The records
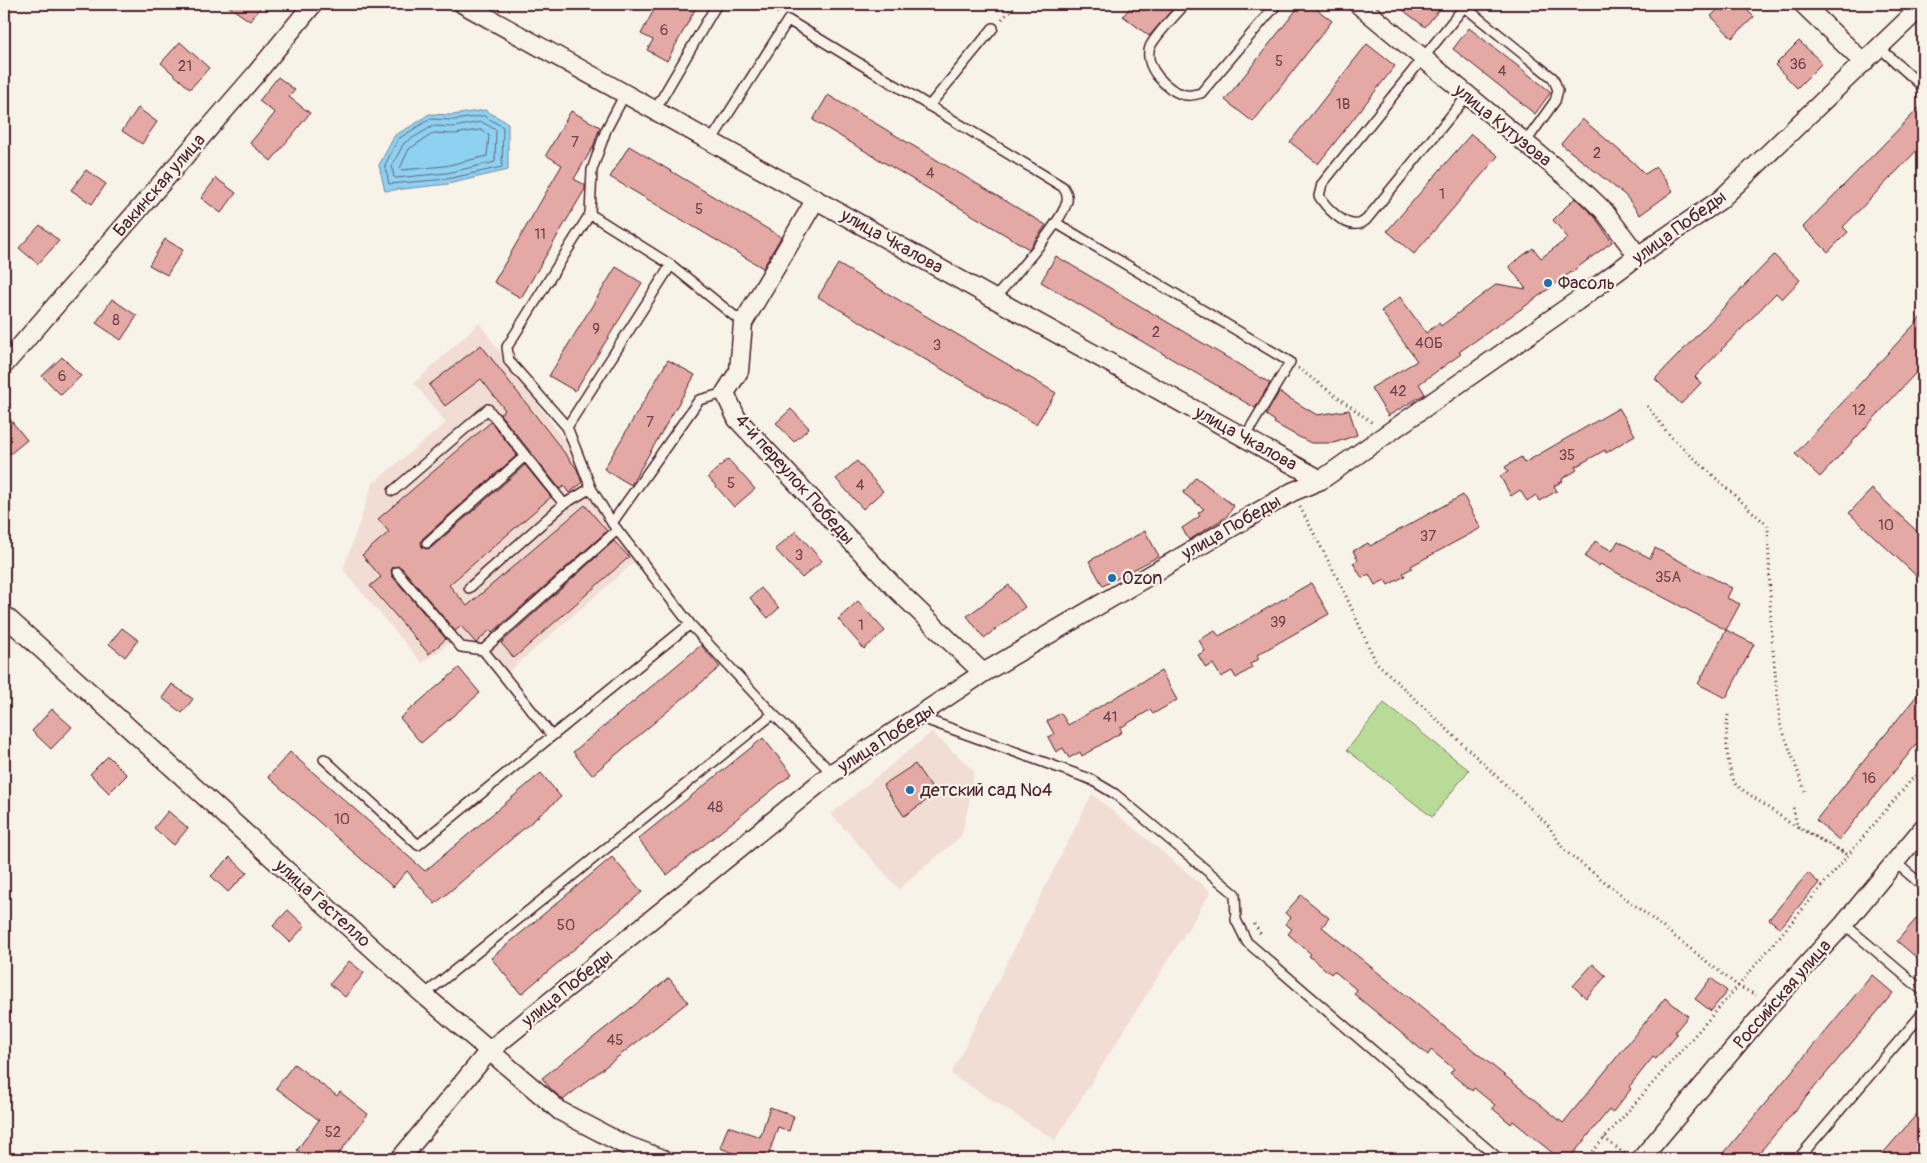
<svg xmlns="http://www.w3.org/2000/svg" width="1927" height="1163" viewBox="0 0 1927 1163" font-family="Pangolin,sans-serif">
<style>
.built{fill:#f1ddd4}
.green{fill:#b8dc97;stroke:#817e61}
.water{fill:#8ed1f0;stroke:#738aa1}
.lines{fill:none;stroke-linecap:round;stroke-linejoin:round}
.shore{stroke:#65667a;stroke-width:1}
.building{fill:#e4a9a4;stroke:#4a1f2b}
.service-casing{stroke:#4a1f2b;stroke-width:12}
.minor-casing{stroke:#4a1f2b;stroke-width:21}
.path{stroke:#4a1f2b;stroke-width:3;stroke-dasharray:1 4;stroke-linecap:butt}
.service{stroke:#f7f3e8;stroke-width:9}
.minor{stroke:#f7f3e8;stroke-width:18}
.poi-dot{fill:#1f6fb2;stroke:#f7f3e8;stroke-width:2}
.labels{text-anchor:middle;stroke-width:4.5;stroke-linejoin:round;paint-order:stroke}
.number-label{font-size:15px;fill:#704249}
.street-label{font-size:18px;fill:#4a1f2b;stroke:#f7f3e8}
.poi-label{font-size:18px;fill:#4a1f2b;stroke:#f7f3e8;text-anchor:start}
</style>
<rect width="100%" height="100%" fill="#f7f3e8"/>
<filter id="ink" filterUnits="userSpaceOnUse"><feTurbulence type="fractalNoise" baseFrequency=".02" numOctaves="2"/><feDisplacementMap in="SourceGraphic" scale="10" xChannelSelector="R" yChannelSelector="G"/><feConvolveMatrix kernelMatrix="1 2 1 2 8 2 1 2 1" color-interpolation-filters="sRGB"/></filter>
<g filter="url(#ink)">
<!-- built -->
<path class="built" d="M479,323L587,472L639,558L508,672L458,637L422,663L343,570L373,483L446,423L414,383Z
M932,732L974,771L969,804L961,836L899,889L831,814Z
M1092,794L1211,892L1055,1140L951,1074Z"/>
<!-- green -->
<path class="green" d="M1384,703L1469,770L1432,817L1347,750Z"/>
<!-- water -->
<path class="water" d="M485,110L508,123V170L448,184L385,191L379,165L395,135L415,124L429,114L452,115Z"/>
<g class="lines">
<!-- shore -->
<path class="shore" d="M484,116L503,127L502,167L447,179L389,184L385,165L398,139L430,119L453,120Z
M482,122L496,130L495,162L447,173L396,178L394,177L392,166L404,143L433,126L453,127Z
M481,130L489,135L487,156L445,166L402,170L400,168L409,149L434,133L454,134Z"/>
</g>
<!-- building -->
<path class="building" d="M225,4H263L250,21Z
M657,4H698L667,61L647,50L653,40L641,34Z
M1133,4H1177L1149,36L1123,16Z
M1301,4H1310L1332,21L1253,122L1225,100Z
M1395,4H1444L1425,27Z
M1724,4H1741L1754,17L1732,38L1711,16Z
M1469,28L1551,92L1535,114L1453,49Z
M1799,41L1822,63L1797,88L1775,65Z
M180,42L209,68L190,89L161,63Z
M1367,44L1395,66L1318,164L1290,142Z
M278,77L295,90L289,97L310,113L271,161L250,143L275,113L259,101Z
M828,95L1046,225L1029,249L813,120Z
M1923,104V144L1843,227L1848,232L1828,252L1803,227Z
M138,108L157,122L142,144L122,131Z
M571,111L600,127L593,147L574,179L585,185V189L521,298L494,282L562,165L546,155Z
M1582,119L1633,162L1645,174L1656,167L1673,191L1640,215L1626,196L1561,144Z
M1471,134L1498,156L1414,254L1387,231Z
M629,146L781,237L763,268L610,177Z
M86,170L106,184L92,204L71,190Z
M216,178L236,193L221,213L201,198Z
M1575,198L1595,217L1612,242L1524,307L1459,352L1461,354L1419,384L1425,394L1388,416L1371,388L1417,361L1381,311L1400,297L1426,333L1439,323L1441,326L1497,284L1526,289L1509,266L1533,248L1541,258L1568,238L1553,220Z
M40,225L59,241L38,264L19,248Z
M165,239L183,250L167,275L149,265Z
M1774,255L1800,280L1782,299L1776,293L1695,377L1701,383L1681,404L1655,379Z
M1056,256L1270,383L1255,408L1041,282Z
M838,264L1056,393L1036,424L818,297Z
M616,267L642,283L575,391L549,376Z
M112,299L137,316L121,340L96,323Z
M1923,315V365L1820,477L1795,454Z
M481,345L577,469L582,483L569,493L564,486L560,489L500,414L505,410L481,379L445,406L429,385Z
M62,357L81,376L61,395L42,376Z
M668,360L695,375L631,485L604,469Z
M1279,392L1317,415L1349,410L1357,435L1334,443H1311L1297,436L1274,423L1275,421L1266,415Z
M1619,408L1635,435L1606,453L1605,450L1575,467L1577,470L1562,479L1563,481L1554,486L1557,491L1539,501L1536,495L1527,501L1520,490L1511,496L1500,476L1508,472L1505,467L1521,457L1524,463Z
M791,409L809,428L794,442L776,423Z
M4,412L27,440L10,454L4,446Z
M491,422L517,455L423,538L421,542L422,547L426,549L431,548L525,465L551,497L449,585L467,606L585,505L607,531L492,633L490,630L476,643L461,626L455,631L402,568L399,566L393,567L391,570L392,576L446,639L429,654L370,586L381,577L362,555L389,532L378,519Z
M728,459L755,489L734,507L708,477Z
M857,461L883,491L863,509L836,479Z
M1196,477L1234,506L1226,517L1189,540L1182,528L1200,516L1198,513L1204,509L1183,493Z
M1872,489L1923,537V582L1849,513Z
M1463,495L1481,528L1411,566L1412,568L1403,573L1405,576L1388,585L1385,580L1375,585L1369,574L1362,578L1353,563L1358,560L1353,551L1368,543L1370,546Z
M796,531L822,561L802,578L775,549Z
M1145,531L1159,556L1103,586L1089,561Z
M614,541L629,557L514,658L501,643Z
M1595,541L1612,551L1618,541L1650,558L1655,548L1732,588L1727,598L1740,604L1726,630L1600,564L1599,566L1585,557Z
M1311,583L1329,614L1257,655L1259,659L1250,664L1252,668L1236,678L1232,671L1221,677L1213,664L1206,668L1198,655L1205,651L1199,640L1215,631L1219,636Z
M1009,585L1025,607L984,638L967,616Z
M761,588L779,608L768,618L750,598Z
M858,601L885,631L864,649L838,619Z
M122,628L138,640L125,657L109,644Z
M1726,630L1754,644L1726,698L1698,684Z
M701,645L720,667L592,775L573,752Z
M459,668L480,693L421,743L400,718Z
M1161,671L1177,700L1153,714L1150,710L1120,728L1122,732L1082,756L1080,752L1069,758L1063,748L1056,752L1048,737L1054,734L1047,721L1061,713L1068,725Z
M172,684L193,699L182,713L162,698Z
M1923,688V736L1839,840L1816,820Z
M52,709L72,727L51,749L32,731Z
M763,738L792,774L667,875L638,839Z
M290,752L425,871L541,773L561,797L435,904L407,871L393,887L268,777Z
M108,756L127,775L109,793L90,774Z
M915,764L936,794L904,816L883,785Z
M168,811L188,828L174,845L154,828Z
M230,857L247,873L228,892L211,876Z
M612,857L642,892L521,994L491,958Z
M1808,873L1819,883L1780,928L1769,919Z
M1301,895L1329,918L1322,927L1563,1123L1665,998L1688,1016L1675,1032L1677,1034L1656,1059L1653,1057L1629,1087L1631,1089L1612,1113L1609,1110L1569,1159H1560L1513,1121L1511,1124L1492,1108L1495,1105L1474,1088L1472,1091L1450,1073L1454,1069L1431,1050L1428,1055L1354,994L1357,990L1334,971L1331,974L1309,956L1311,954L1288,934L1292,929L1285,924L1291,917L1285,913Z
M288,910L305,926L290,942L273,926Z
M1923,911V963L1897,941Z
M349,961L364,973L345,997L330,984Z
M1593,964L1606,976L1586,998L1573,986Z
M1872,975L1893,993L1830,1069L1754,1159H1719Z
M669,978L688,1002L563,1100L550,1088L542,1078Z
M1711,978L1727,991L1711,1011L1695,999Z
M294,1064L337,1096L340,1092L368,1114L335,1159H310L297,1150L319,1120L276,1088Z
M770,1107L794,1116L789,1131L778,1127L767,1159H751L720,1148L728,1126L760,1137Z
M1923,1107V1159H1878Z"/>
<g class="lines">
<defs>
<path id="service" d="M1185,4C1177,13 1154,37 1150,47C1143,66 1167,92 1186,95C1190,96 1197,94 1201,93L1277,4
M1461,4L1553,78L1558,90L1555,101L1525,143
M1464,7L1322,184L1319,196C1325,206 1344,227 1358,224C1361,224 1363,222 1366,220L1467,96
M1880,48L1923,87
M929,106L993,28
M655,110L717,4
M711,141L788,20L1063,187C1066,192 1068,195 1067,201C1063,222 1011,279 995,298
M590,214L592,170L606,130L625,94
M1056,223L1290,362L1245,437
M671,265L743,323
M725,393L699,400L612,523L690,624L773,714L832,773
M567,427L671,265L590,214L507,347L509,361L567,427L591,488L612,523
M393,491L488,409L564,504
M616,531L483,650L552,736L690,624
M427,543L525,456
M397,572L461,647L483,650
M469,588L564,504L591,488
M919,717L1090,779L1115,794L1235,894L1236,920L1247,942L1499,1159
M324,759L418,845L552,736
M1895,862L1923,886
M1844,924L1923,991
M424,995L773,714
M1798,1159L1923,1013"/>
<path id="minor" d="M463,4L1321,480
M1358,4L1582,190L1604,211L1638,256
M1803,4L1864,63
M816,199L743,323L739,371L725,393L737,419L895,588L983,673
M4,365L255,75L313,4
M4,615L424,995L560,1111L623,1144L663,1159
M400,1159L489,1051L832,773L983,673L1292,492L1321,480L1577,301L1638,256L1720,200L1923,5
M1641,1159L1773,1002L1844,924L1923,828"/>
</defs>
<!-- service casing -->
<use href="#service" class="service-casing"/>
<!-- minor casing -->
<use href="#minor" class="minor-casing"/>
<!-- path -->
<path class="path" d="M772,4L778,13
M1002,19L1017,4
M1298,368L1374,424
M1647,406L1671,437L1768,526L1771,630L1780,723L1805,791
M1300,507L1340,583L1376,662L1548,825L1564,850L1738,986L1756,995
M1728,715C1725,734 1726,768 1736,785L1790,823L1848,855L1797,826L1793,806
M1254,924L1262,936
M1604,1138L1626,1155
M1586,1159L1738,986L1923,766"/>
<!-- service -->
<use href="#service" class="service"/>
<!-- minor -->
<use href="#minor" class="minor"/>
</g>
</g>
<!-- markers -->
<g class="poi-dot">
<circle cx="1548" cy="283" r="5"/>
<circle cx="1112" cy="578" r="5"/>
<circle cx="910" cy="790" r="5"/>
</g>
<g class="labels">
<!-- number labels -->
<g class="number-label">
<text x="664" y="35">6</text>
<text x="1279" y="66">5</text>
<text x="1798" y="69">36</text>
<text x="185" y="71">21</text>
<text x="1502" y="76">4</text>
<text x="1343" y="109">1В</text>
<text x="575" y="147">7</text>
<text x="1597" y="158">2</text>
<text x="930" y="178">4</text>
<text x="1442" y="199">1</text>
<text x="699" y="214">5</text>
<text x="540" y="239">11</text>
<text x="116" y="325">8</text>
<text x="596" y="334">9</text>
<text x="1156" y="337">2</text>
<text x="1429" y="348">40Б</text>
<text x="937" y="350">3</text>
<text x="62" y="381">6</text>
<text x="1398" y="396">42</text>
<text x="1859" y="415">12</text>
<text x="650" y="427">7</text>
<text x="1567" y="460">35</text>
<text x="731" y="488">5</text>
<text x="860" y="490">4</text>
<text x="1886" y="530">10</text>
<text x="1428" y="541">37</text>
<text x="799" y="560">3</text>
<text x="1668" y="582">35А</text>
<text x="1278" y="627">39</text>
<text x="861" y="630">1</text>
<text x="1110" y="722">41</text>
<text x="1869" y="783">16</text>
<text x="715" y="812">48</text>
<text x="342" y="824">10</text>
<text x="566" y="930">50</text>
<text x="615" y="1045">45</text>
<text x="333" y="1137">52</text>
</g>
<!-- street labels -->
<g class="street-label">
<text transform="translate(1503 125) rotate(39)" y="6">улица Кутузова</text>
<text transform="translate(159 185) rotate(-49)" y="6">Бакинская улица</text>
<text transform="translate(1679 227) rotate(-36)" y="6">улица Победы</text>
<text transform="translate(892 241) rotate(29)" y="6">улица Чкалова</text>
<text transform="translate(1246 438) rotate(29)" y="6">улица Чкалова</text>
<text transform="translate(795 479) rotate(48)" y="6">4-й переулок Победы</text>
<text transform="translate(1231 527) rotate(-30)" y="6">улица Победы</text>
<text transform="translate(886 738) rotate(-33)" y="6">улица Победы</text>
<text transform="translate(323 903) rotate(42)" y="6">улица Гастелло</text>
<text transform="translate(567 988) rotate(-39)" y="6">улица Победы</text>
<text transform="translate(1782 994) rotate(-49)" y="6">Российская улица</text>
</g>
<!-- poi labels -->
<g class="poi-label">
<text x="1558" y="289">Фасоль</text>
<text x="1122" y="584">Ozon</text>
<text x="920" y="796">детский сад №4</text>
</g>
</g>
<!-- margin -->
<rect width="1927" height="1163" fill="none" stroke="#f7f3e8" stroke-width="20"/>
<rect x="10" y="10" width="1907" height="1143" fill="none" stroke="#4a1f2b" stroke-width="2" filter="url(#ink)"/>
</svg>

What is expected
Your reply should consist solely of the number of lines above that contain the word "linejoin".

Response area
2